Hey, I love a good flick or TV show as much as the next girl or guy but I usually know what I’m getting. Some days I’m in the mood for a drama with an Indie edge, other times it’s a light comedy, and sometimes I crave a meaty historical film that draws me into another time and place. I usually know what I’m getting based on the movie description … that is unless the description is misleading as it was with what turned out to be one rather moronic movie, Couples Retreat:
“the comedy follows four Midwestern couples who embark on a journey to a tropical island resort. While one of the couples is there to work on their marriage, the other three set out to jet ski, spa and enjoy some fun in the sun. They soon discover that participation in the resorts couples therapy is not optional. Suddenly, their group-rate vacation comes at a price. What follows is a hilarious look at real world problems faced by all couples.”
Yeah, it wasn’t my first choice either, but I deferred to be a gracious hostess to our uncle and aunt visiting from Virginia who wanted to give the comedy a try. It got awkward pretty fast when it turned out that the real reason behind the tropical trip was for a couple who couldn’t conceive to decide whether (after their infertility had all but destroyed their married life) they remembered how to have fun, and more importantly, if they had what it took to remain married. Hilarious NOT! The portrayal of said couple didn’t do much to erase any one-dimensional stereotypes either: uptight, crazed woman and emasculated, frustrated guy. They looked pretty wretched.
Not doing much to entertain here. Blech…
Okay — who wants some popcorn — !?
Our collective saving grace came afterward in watching Olympic highlights. Nothing like some shiny-faced, enthusiastic, talented athletes to lighten the mood.
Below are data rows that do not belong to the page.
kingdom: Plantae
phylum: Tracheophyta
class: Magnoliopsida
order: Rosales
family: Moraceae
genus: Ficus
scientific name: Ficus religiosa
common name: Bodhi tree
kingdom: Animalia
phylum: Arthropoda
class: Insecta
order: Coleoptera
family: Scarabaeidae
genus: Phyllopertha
With aunt and uncle on their way to visit more relatives we elected to spend a rainy Sunday afternoon catching up with the cheesy but entertaining Spartacus. Seemed safe enough until episode five focused on the infertility of the female protagonist — complete with a story line of a nubile, fertile, younger friend arranging a “fertility consultation” with the Priestess of Juno on the protagonist’s behalf. Ugh. Normally I prefer the non-gladiator scenes but manly gore was preferable at that moment.
Hey babe – would you like a beer or wine or whiskey? I know I do!
At least the portrayal of the condition in Spartacus was comically absurd — and accurate. The Priestess of Juno charged a very steep rate for her services — with no guarantees. Nailed it!
After dinner, we tuned into HBO’s Big Love only to learn that Nicky has been diagnosed with secondary infertility. Seriously!?
When did infertility become such a favored surprise plot line? I’m almost afraid now to turn on the television.
The saving grace, though, is that after this trio of stories I realized how far I’ve come. In the past I would more than likely have escaped to another activity or found some other viewing choice. I had to turn off Children of Men two years ago within minutes of the opening scenes. This time I watched the infertility portrayals with a more dispassionate, critical eye. The doctor in Big Love gave Nicky a frank assessment of her options, while in Couples Retreat, the reality was clearly distorted.
So in the interest of preparing others for what’s hiding in the sub-plots, any other film or TV shows that we should be prepared for??